EXERCISE INSTRUCTIONS:
Reproduce each line of the records below verbatim, keeping the original line breaks.

<<<<

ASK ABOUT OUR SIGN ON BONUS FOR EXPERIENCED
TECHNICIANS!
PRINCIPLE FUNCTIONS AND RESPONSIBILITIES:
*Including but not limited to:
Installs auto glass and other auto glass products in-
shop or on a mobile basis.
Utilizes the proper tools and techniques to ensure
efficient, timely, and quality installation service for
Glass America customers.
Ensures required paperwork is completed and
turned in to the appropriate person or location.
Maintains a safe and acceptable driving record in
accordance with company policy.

>>>>

ANSWER SPACE:
ASK ABOUT OUR SIGN ON BONUS FOR EXPERIENCED
TECHNICIANS!
PRINCIPLE FUNCTIONS AND RESPONSIBILITIES:
*Including but not limited to:
Installs auto glass and other auto glass products in-
shop or on a mobile basis.
Utilizes the proper tools and techniques to ensure
efficient, timely, and quality installation service for
Glass America customers.
Ensures required paperwork is completed and
turned in to the appropriate person or location.
Maintains a safe and acceptable driving record in
accordance with company policy.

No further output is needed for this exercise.